Lynda Faye Peek was born in Atlanta, Georgia, the fourth of six daughters. Her father, Norman Vance Peek, was a singer with the Deep South Boys of Macon, Georgia.[4] She was a creative child and knew from a young age that she wanted to be an artist. She met African American painter Hale Woodruff, whom she cited as an influence on her work, when she was about 10 years old and made her first sale at the age of 13.[2] She created still lifes from yarn and burlap bags that were included in a furniture display at Rich's Department Store in Atlanta. When a customer purchased the furniture, he assumed that her work was included in the sale.[2]
Amaki's art work explores African-American life and culture through the use of photography frequently inlaid in boxes, quilts, and fans. She embellishes these pieces with found objects, like buttons, beads, flowers, and bits of fabric. Amaki first started working with buttons as a child, when her mother gave her buttons to play with because marbles were too boyish.[5] Her work also includes photo (cyanotype) quilts and large scale digital photographs on fabric where portraiture is used as conduits to discussions of commercial profiling, cultural branding, and methods of advancing cultural assumptions.
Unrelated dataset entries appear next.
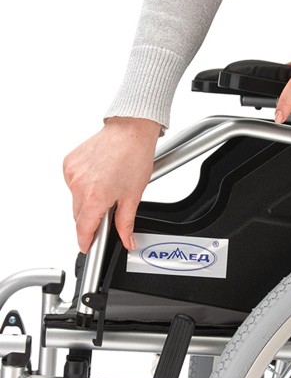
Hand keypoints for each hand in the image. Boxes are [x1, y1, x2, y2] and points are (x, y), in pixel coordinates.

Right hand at [63, 117, 160, 252]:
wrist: (130, 131)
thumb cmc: (135, 158)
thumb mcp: (133, 196)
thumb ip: (126, 223)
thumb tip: (127, 240)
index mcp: (95, 196)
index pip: (83, 228)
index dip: (86, 241)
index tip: (87, 247)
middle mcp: (78, 185)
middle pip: (79, 215)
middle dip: (91, 219)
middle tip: (108, 213)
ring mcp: (71, 172)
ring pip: (75, 199)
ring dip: (87, 201)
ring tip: (107, 189)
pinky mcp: (68, 162)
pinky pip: (73, 183)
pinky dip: (83, 186)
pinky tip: (99, 178)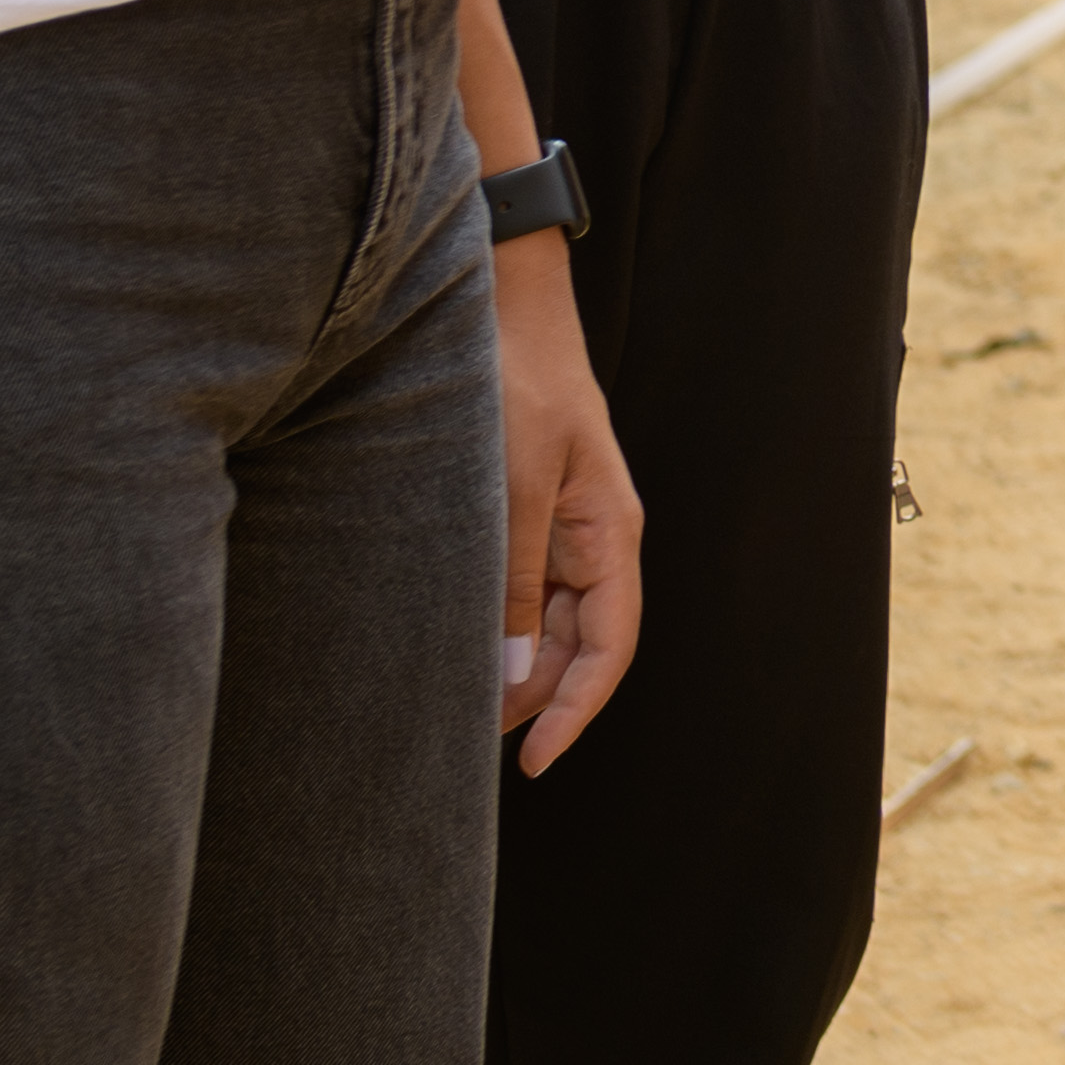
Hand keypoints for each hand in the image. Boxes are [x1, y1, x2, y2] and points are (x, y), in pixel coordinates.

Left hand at [492, 256, 645, 770]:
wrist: (503, 305)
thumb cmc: (516, 382)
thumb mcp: (513, 484)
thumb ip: (513, 579)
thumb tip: (512, 674)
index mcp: (609, 532)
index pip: (609, 646)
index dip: (576, 710)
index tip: (533, 759)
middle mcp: (593, 538)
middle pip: (575, 643)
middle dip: (533, 696)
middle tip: (466, 737)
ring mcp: (561, 525)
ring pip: (544, 621)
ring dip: (510, 663)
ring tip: (454, 699)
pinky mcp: (526, 512)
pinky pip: (519, 586)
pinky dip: (494, 623)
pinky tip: (455, 639)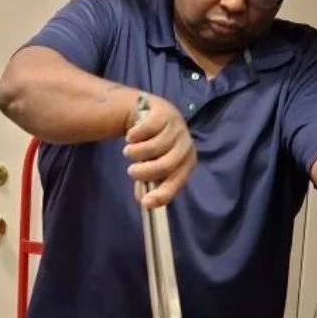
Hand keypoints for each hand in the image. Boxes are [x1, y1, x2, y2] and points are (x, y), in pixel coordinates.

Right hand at [121, 93, 195, 207]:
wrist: (150, 115)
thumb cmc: (154, 145)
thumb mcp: (152, 166)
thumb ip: (149, 183)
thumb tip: (144, 201)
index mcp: (187, 162)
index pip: (176, 181)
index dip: (162, 194)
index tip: (145, 204)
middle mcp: (186, 145)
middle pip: (164, 166)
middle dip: (142, 172)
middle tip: (131, 171)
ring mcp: (176, 128)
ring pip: (151, 148)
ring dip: (134, 153)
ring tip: (129, 151)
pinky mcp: (164, 113)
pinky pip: (143, 131)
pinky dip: (132, 136)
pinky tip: (132, 135)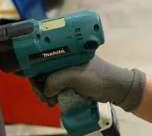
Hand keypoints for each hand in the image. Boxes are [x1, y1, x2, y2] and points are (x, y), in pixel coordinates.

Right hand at [30, 56, 145, 111]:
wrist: (116, 89)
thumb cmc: (100, 77)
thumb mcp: (76, 77)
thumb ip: (57, 80)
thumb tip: (45, 89)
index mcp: (66, 49)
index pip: (42, 56)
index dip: (35, 69)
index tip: (35, 82)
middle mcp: (65, 57)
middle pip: (43, 69)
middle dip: (40, 84)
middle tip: (43, 96)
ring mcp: (68, 68)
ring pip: (48, 79)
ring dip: (46, 91)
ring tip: (50, 101)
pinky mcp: (70, 79)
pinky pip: (55, 86)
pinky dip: (52, 94)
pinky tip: (54, 101)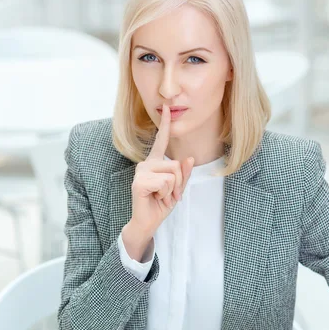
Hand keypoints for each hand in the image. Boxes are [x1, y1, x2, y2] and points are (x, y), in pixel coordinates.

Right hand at [130, 104, 193, 238]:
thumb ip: (183, 174)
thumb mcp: (177, 189)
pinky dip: (165, 193)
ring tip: (161, 197)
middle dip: (179, 183)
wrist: (148, 222)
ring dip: (172, 189)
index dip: (164, 124)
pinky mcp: (140, 182)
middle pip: (176, 164)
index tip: (166, 107)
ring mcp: (141, 172)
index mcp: (155, 163)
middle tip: (169, 195)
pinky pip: (165, 182)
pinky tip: (155, 198)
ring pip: (173, 173)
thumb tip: (189, 158)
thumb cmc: (160, 205)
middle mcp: (146, 164)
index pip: (161, 141)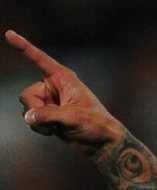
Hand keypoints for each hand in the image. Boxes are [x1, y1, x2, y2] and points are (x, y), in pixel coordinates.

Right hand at [6, 30, 122, 157]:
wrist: (102, 142)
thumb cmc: (95, 124)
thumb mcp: (72, 117)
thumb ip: (47, 115)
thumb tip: (28, 117)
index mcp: (63, 79)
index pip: (39, 60)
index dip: (23, 47)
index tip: (9, 34)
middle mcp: (53, 87)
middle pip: (27, 95)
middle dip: (35, 109)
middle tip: (54, 119)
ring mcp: (50, 102)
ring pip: (28, 108)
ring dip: (38, 121)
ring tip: (57, 126)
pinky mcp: (48, 115)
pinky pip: (32, 119)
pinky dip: (39, 127)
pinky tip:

"Amalia Amaki: Boxes, Buttons and the Blues," an exhibition including 80 mixed-media works, resulted from a collaboration between the National Museum of Women in the Arts and the Spelman College Museum of Fine Art. It opened In Washington, D.C. at the National Museum of Women in the Arts where it was on display June 10-September 25, 2005 and then moved to Atlanta where it was at Spelman from January 26-May 13, 2006.[6]